(Items listed in a dataset)
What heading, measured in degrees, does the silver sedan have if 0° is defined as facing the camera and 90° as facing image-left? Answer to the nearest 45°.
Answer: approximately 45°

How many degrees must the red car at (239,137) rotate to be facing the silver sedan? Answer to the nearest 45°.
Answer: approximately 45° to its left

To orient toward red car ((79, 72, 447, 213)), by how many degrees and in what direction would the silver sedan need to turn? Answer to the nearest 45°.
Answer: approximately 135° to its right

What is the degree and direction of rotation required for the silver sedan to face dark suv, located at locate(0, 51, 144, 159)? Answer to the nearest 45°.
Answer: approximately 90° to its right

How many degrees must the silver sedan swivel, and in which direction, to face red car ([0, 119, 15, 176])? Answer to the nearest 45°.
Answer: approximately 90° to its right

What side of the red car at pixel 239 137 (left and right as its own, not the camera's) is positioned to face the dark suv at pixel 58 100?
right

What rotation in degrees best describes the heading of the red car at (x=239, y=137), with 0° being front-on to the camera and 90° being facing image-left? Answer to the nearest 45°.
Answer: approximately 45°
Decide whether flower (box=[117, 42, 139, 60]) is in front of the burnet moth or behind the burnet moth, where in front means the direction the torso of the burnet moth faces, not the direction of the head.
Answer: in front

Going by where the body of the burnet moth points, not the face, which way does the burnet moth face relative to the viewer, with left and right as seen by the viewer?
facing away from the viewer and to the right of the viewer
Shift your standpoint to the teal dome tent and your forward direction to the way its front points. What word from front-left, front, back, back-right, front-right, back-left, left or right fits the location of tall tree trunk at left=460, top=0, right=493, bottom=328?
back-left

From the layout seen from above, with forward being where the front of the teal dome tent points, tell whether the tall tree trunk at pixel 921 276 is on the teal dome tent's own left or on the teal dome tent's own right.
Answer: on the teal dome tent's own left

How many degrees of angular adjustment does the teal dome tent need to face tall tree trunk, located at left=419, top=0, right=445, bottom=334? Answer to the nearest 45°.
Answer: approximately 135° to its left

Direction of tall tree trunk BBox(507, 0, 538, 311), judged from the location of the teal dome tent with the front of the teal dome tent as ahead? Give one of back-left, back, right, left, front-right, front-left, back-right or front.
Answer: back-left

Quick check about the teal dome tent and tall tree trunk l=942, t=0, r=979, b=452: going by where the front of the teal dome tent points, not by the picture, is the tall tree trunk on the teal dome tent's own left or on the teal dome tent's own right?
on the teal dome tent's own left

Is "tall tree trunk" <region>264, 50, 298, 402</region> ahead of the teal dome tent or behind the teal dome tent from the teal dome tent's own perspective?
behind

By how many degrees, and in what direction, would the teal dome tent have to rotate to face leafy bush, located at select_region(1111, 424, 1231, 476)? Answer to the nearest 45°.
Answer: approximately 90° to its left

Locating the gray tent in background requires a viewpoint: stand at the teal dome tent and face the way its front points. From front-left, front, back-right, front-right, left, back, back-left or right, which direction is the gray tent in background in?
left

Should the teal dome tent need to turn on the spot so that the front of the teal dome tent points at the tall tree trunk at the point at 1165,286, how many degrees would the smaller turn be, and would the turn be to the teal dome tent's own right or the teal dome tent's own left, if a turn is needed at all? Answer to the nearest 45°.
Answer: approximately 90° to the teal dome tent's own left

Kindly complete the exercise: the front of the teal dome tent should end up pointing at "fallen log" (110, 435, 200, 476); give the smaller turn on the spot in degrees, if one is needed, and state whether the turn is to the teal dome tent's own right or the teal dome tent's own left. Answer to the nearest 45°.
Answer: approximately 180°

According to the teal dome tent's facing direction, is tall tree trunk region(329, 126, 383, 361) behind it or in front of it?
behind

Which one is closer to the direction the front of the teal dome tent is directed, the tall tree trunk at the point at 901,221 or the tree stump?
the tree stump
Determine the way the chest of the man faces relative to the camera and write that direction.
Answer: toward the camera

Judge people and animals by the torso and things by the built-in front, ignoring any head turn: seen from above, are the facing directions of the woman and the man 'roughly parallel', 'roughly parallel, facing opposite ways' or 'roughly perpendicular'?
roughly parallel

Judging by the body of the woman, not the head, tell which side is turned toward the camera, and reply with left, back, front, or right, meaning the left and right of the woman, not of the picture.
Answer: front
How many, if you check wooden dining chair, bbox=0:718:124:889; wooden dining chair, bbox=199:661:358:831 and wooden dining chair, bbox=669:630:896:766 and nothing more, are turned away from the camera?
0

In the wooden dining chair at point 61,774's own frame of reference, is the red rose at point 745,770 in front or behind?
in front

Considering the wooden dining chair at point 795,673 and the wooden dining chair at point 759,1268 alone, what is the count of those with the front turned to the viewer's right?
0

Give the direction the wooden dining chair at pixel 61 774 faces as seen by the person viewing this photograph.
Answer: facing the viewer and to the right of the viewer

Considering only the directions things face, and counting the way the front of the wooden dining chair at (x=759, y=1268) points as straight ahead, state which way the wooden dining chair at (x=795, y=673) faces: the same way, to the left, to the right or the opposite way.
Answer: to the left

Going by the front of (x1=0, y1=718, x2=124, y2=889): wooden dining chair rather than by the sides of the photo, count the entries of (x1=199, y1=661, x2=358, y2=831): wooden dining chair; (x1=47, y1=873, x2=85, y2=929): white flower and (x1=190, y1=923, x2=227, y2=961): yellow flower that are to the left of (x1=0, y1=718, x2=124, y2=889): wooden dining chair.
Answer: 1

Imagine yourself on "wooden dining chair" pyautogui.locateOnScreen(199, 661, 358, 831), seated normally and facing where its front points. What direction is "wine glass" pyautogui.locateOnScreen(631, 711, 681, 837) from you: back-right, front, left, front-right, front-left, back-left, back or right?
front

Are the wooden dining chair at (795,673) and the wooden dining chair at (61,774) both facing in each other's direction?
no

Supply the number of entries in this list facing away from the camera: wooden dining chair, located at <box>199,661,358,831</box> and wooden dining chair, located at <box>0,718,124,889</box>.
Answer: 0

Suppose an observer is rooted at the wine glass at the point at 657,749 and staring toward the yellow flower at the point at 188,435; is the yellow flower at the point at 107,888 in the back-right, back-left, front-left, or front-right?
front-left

WHAT TO DO
Can you put the lines of the listing from the line with "Shift your standpoint" to the line with "Answer: on the teal dome tent's own left" into a JSON list of strings, one string per line and no blank lines?

ANSWER SECTION
[
  "Shift your standpoint to the teal dome tent and your forward direction to the way its front points. What word from front-left, front, back, back-right, front-right, back-left, left or right fits the location of tall tree trunk at left=460, top=0, right=493, bottom=328?",
  "back-left",
  "From the layout seen from above, with forward being where the front of the teal dome tent points, tell whether the tall tree trunk at pixel 921 276 is on the teal dome tent's own left or on the teal dome tent's own right.",
  "Answer: on the teal dome tent's own left"
]